Les données ont montré que plus un Sud-Coréen reconnaissait les Joseonjok comme des « parents » (famille), plus il était susceptible de laisser cette suspicion se transformer en un désir de les exclure. C'est un interrupteur : une fois que vous admettez qu'ils sont de la famille, l'alarme de la « trahison » s'active.
Qu'est-ce que cela signifie ?
L'étude suggère qu'il ne s'agit pas seulement de préjugés individuels, mais d'une habitude collective. Même si le gouvernement sud-coréen a tenté de rendre les choses plus équitables en modifiant les lois pour donner de meilleurs droits aux Joseonjok (en fusionnant différents types de visas en 2026), l'attitude des gens n'a pas changé. L'étiquette de « bas statut » est restée gravée dans les esprits comme un manteau lourd qu'ils refusent de retirer.

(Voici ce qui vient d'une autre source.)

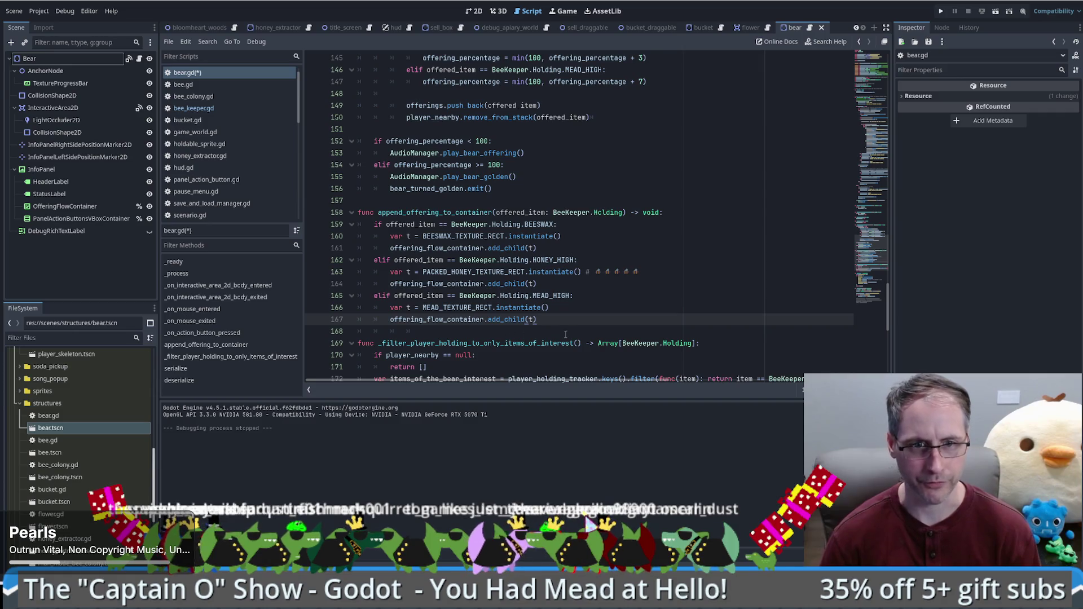
pyautogui.press('Down')
pyautogui.press('shift+Home')
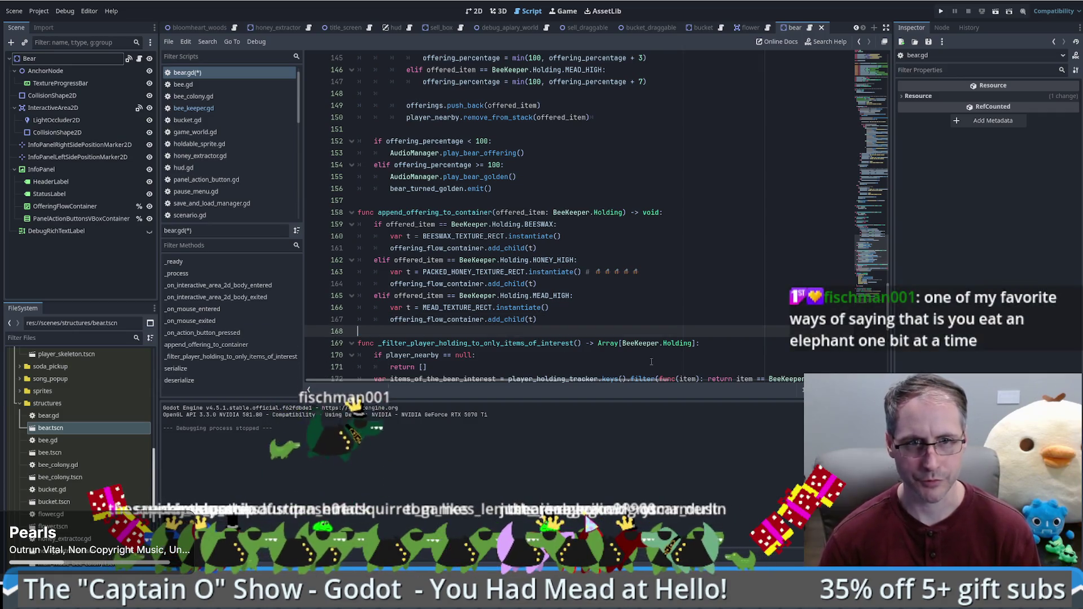
pyautogui.scroll(5, 632, 333)
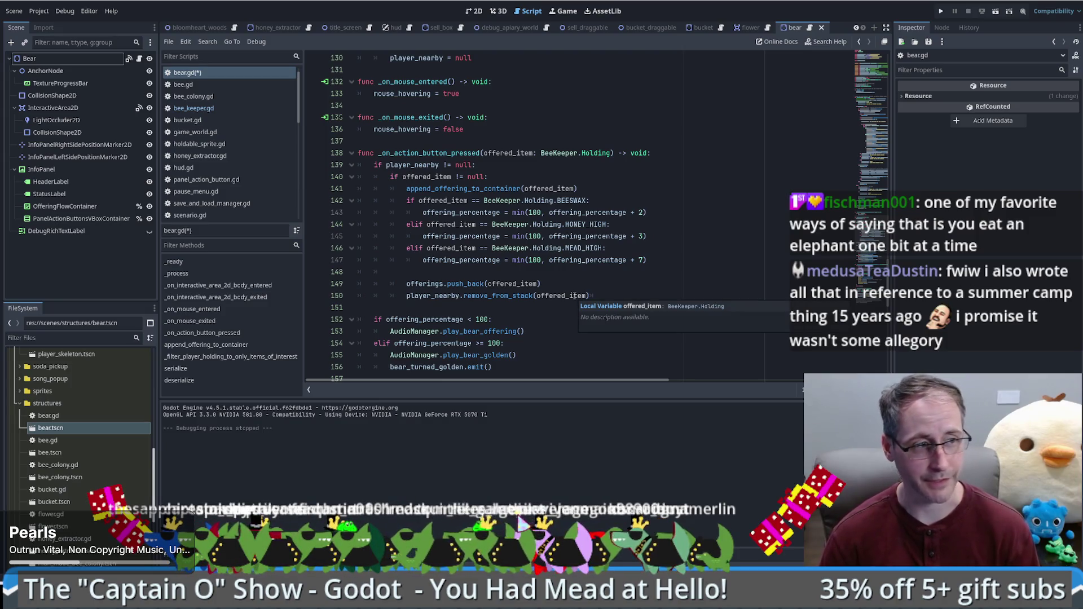
pyautogui.click(613, 275)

Les chercheurs ont trouvé que ce « stigmate de loyauté » est propre aux Joseonjok. Cela n'arrive pas avec les Koryo-saram, qui sont également des co-ethnies de statut inférieur, mais qui sont perçus comme des « victimes » plutôt que comme des « traîtres potentiels ». Les Joseonjok sont piégés dans une situation où leur similitude même avec les Sud-Coréens est utilisée contre eux.

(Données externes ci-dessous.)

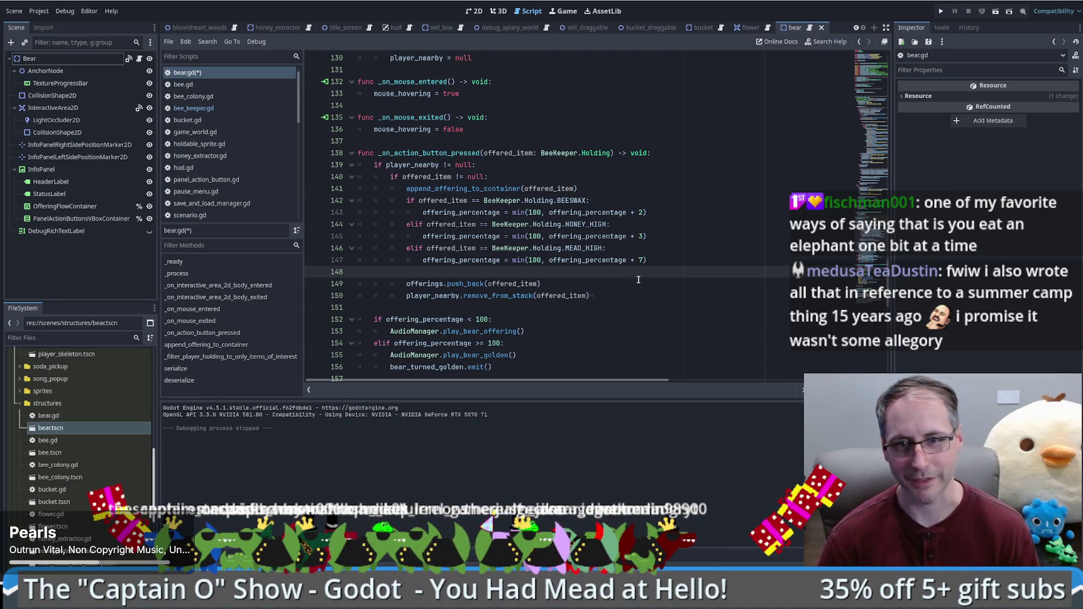
pyautogui.click(664, 260)
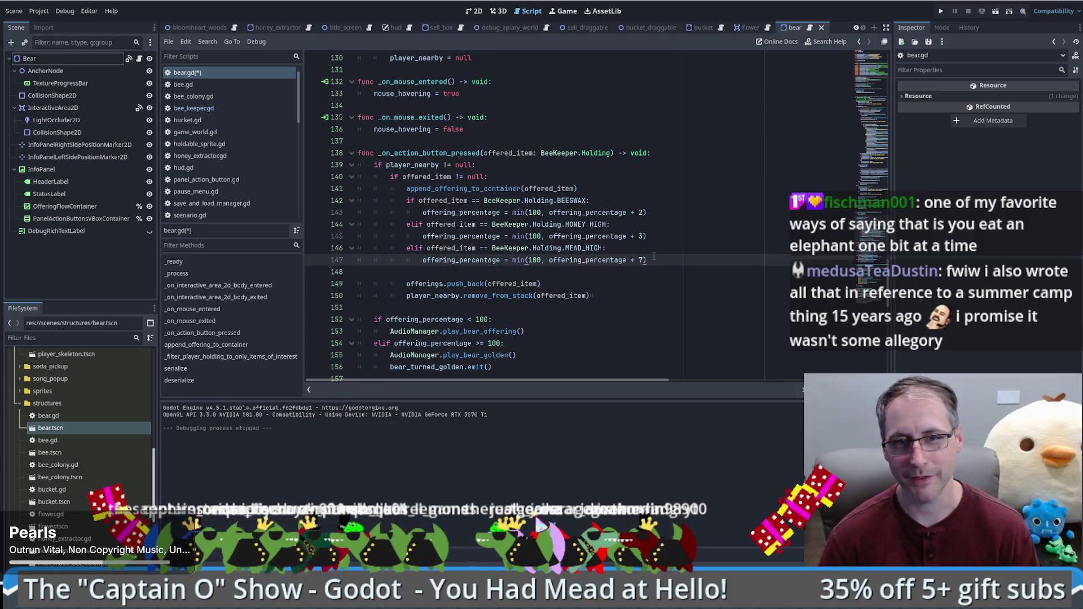
pyautogui.click(609, 200)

En résumé, l'étude conclut que les Sud-Coréens ne rejettent pas les Joseonjok parce qu'ils sont « étrangers ». Ils les rejettent parce qu'ils sont des « étrangers qui nous ressemblent mais qui pourraient être dans l'autre équipe ». C'est un mélange complexe d'acceptation en tant que membres de la famille tout en les surveillant simultanément comme des suspects, une dynamique que l'argent ou les simples campagnes de gentillesse pourraient ne pas pouvoir résoudre. Les auteurs suggèrent que tant que le système ne changera pas la façon dont il définit l'« appartenance » — en passant d'une simple lignée de sang vers une contribution et une vie réelle dans le pays — ce sentiment de « trahison » pourrait maintenir les Joseonjok au bas de l'échelle sociale.